----- The records

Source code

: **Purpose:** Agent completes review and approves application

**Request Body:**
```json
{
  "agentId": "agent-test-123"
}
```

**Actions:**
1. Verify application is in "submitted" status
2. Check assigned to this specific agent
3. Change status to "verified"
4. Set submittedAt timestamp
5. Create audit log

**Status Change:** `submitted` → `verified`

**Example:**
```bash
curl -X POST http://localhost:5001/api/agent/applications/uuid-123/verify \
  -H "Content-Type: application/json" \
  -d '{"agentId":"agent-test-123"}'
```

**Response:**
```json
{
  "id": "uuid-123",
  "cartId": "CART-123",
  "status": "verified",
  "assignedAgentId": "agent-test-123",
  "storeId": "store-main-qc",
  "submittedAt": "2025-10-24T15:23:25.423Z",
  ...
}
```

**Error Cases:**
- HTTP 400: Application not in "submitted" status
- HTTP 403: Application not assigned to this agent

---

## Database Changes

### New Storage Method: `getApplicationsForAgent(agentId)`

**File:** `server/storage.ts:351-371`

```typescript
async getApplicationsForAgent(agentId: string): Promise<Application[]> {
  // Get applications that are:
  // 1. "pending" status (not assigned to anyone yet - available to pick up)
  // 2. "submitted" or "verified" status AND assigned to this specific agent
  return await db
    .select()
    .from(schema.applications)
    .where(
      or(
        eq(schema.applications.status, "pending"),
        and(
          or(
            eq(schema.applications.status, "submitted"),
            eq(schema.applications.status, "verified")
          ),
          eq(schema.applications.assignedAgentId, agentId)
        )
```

----------
----- The records

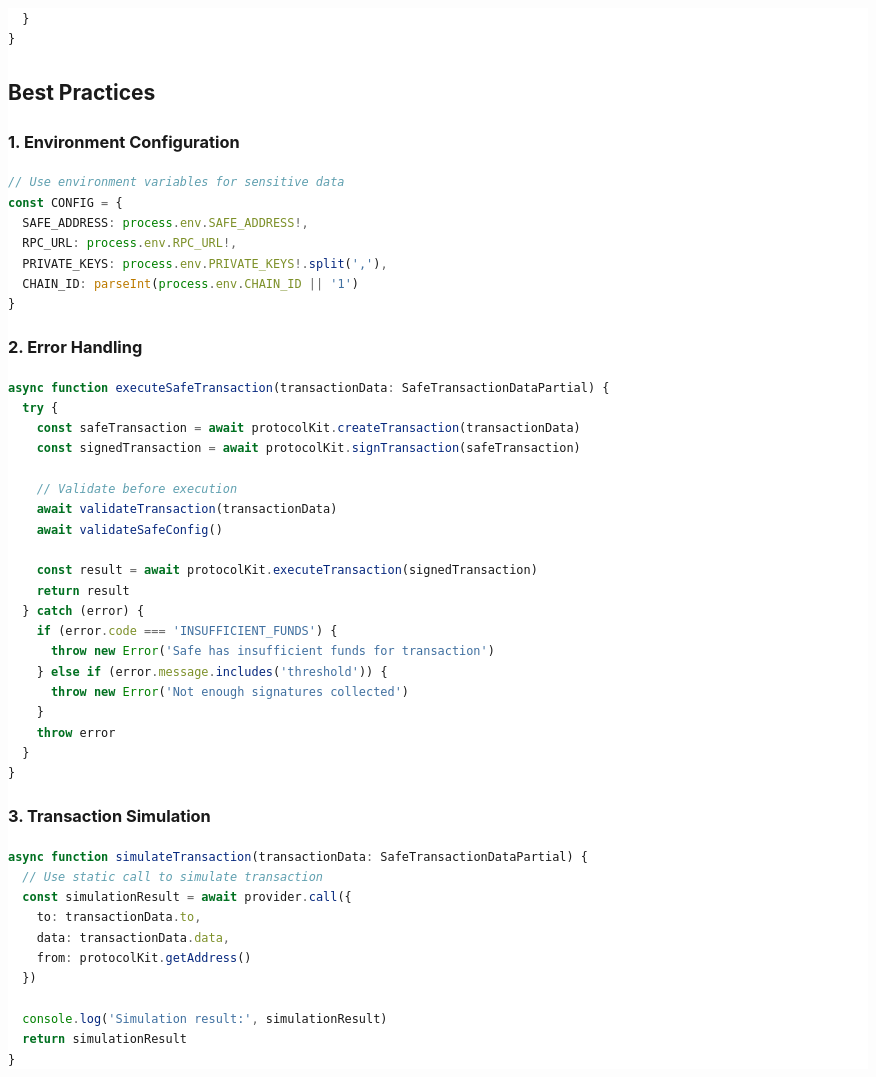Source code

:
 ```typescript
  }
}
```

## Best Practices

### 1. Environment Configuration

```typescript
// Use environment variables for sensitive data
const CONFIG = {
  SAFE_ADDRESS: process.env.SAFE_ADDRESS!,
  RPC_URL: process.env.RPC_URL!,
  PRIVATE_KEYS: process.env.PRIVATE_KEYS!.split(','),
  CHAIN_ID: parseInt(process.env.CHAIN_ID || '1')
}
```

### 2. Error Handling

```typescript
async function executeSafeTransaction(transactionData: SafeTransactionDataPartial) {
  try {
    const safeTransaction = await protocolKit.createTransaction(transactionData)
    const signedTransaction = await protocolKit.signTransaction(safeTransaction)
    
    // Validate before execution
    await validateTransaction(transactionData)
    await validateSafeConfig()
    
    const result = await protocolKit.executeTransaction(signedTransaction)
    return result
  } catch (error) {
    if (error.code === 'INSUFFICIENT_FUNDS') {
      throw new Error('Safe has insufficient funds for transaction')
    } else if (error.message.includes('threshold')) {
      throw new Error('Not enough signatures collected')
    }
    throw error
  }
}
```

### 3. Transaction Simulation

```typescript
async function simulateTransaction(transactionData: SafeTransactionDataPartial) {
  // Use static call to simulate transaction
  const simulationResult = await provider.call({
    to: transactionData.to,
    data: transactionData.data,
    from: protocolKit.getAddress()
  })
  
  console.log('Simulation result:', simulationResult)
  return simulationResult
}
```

----------
----- The records

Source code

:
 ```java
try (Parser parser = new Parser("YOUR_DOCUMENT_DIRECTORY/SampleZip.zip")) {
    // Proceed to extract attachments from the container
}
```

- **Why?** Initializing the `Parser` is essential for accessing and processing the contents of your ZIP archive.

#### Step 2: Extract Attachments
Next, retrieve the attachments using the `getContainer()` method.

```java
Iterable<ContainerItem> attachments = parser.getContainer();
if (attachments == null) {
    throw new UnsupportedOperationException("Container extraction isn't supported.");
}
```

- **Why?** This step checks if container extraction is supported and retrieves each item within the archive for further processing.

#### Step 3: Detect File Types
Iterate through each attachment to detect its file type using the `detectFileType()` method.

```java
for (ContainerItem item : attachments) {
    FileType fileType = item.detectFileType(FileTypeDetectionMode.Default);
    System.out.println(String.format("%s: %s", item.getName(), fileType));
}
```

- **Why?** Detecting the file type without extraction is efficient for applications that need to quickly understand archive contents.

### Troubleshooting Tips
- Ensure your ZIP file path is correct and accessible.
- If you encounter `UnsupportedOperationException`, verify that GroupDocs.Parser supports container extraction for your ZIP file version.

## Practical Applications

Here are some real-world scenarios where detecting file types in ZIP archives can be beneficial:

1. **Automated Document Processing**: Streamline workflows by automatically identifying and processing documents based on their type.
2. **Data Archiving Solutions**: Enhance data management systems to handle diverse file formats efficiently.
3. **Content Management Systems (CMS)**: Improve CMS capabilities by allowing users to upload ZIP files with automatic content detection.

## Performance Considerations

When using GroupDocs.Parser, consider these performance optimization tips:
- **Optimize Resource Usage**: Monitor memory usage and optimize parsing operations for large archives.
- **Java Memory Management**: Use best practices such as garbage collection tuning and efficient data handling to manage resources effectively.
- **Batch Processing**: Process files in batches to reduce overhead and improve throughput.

----------

Your task is to find each line in the entries that contains the string "using" and copy it.

Next, retrieve the attachments using the `getContainer()` method.
Iterate through each attachment to detect its file type using the `detectFileType()` method.
When using GroupDocs.Parser, consider these performance optimization tips:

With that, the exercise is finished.